Matsuyama Hojo Veterinary Clinic, Hojo, Matsuyama, Ehime, 799-2431, Japan.
Ve. C. Jiyugaoka Animal Medical Center, 3-24-9, Yakumo, Meguro-ku, Tokyo, Japan.
BMC Vet Res. 2022 Nov 2;18(1):383. doi: 10.1186/s12917-022-03485-0.
Sclerosing encapsulating peritonitis (SEP) is a rare clinical syndrome characterised by fibrosis and thickening of the peritoneum with massive adhesions of the abdominal organs. In humans, abdominal tumours, such as pancreatic adenocarcinoma, can be underlying diseases of SEP. This report describes a case of SEP in a dog with pancreatic ductal adenocarcinoma.
An 11-year-old male neutered French Bulldog presented with chronic vomiting. Ultrasonography revealed a mass in the centre of the abdomen. A small amount of ascites, interpreted as modified transudate, was present in the abdominal cavity. Computed tomography (CT) revealed peritoneal effusion with a thickened peritonium. Laparoscopy revealed a large nodular lesion occupying the central portion of the abdomen, continuous with the falciform ligament. Histological examination of the biopsy specimens of the mass, abdominal wall, and gastric peritoneum revealed marked fibroplasia with mild lymphoplasmacytic infiltrates. Based on these results, a tentative diagnosis of early stage sclerosing encapsulating peritonitis (SEP) was made. Prednisolone and tamoxifen were administered with the expectation of ameliorating SEP, however, the dog died 61 days post diagnosis.

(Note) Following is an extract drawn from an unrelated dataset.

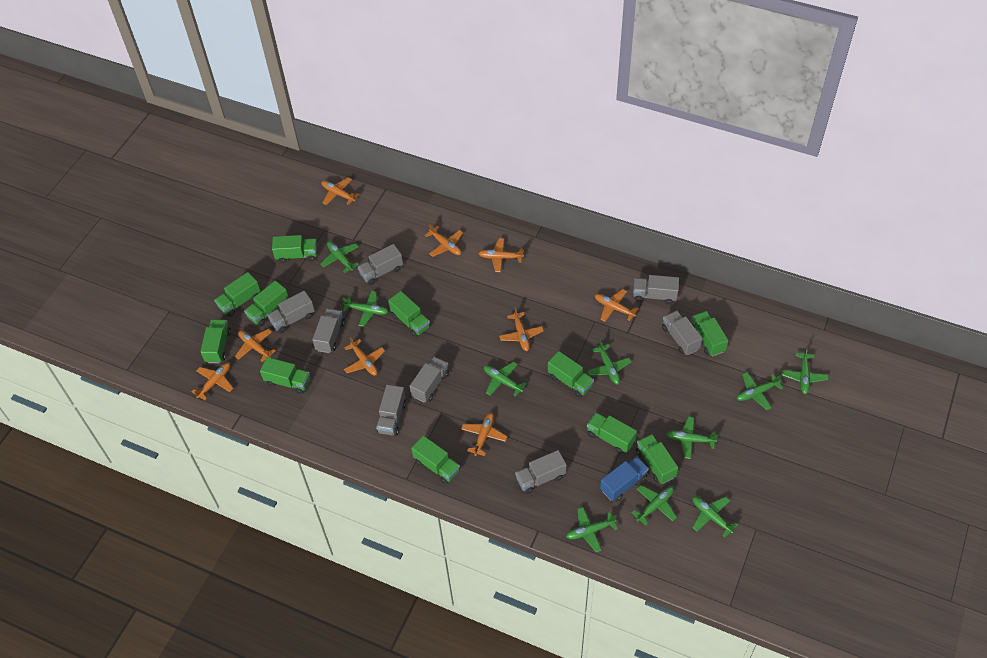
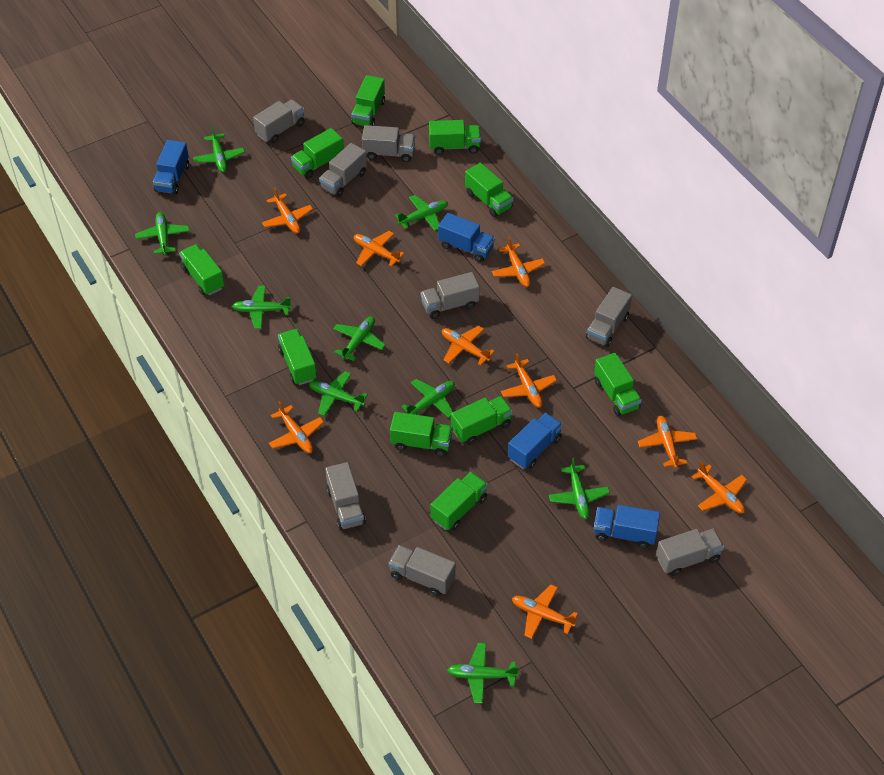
blue truck: 1 -> 4
green plane: 10 -> 9
green truck: 11 -> 10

At autopsy, the intestinal loop and mesentery were encased in the fibrous membrane, which is a typical finding in SEP. Histopathology and immunohistochemistry of the samples obtained at autopsy supported the diagnosis of pancreatic ductal adenocarcinoma with peritoneal dissemination and distant metastasis with desmoplasia. The unexpectedly hardened skin, where previously laparoscopic ports were inserted, histologically contained the same carcinoma cells with desmoplasia.
To the best of our knowledge, this is the first report of canine SEP with pancreatic ductal adenocarcinoma that also caused metastasis to port insertion sites as well as distant organs.
硬化性包裹性腹膜炎(SEP)是一种罕见的临床综合征,其特征为纤维化和腹膜增厚,伴有大量腹部器官粘连。在人类中,胰腺腺癌等腹部肿瘤可能是 SEP 的潜在疾病。本报告描述了一例患有胰腺导管腺癌的犬 SEP 病例。
一只 11 岁雄性去势法国斗牛犬出现慢性呕吐。超声检查显示腹部中央有一肿块。腹腔内有少量腹水,被认为是改良渗出液。计算机断层扫描(CT)显示腹膜积液伴腹膜增厚。腹腔镜检查显示一个占据腹部中央的大结节性病变,与镰状韧带连续。肿块、腹壁和胃腹膜活检标本的组织学检查显示明显的纤维增生伴轻度淋巴浆细胞浸润。基于这些结果,初步诊断为早期硬化性包裹性腹膜炎(SEP)。给予泼尼松龙和他莫昔芬以改善 SEP,但该犬在诊断后 61 天死亡。尸检时,肠袢和肠系膜被纤维膜包裹,这是 SEP 的典型表现。尸检标本的组织病理学和免疫组织化学检查支持胰腺导管腺癌伴腹膜播散和远处转移伴纤维母细胞增生的诊断。先前腹腔镜端口插入部位的皮肤出乎意料地变硬,组织学上含有同样的带有纤维母细胞增生的癌性细胞。
据我们所知,这是首例报道的犬 SEP 合并胰腺导管腺癌,且还导致了端口插入部位和远处器官的转移。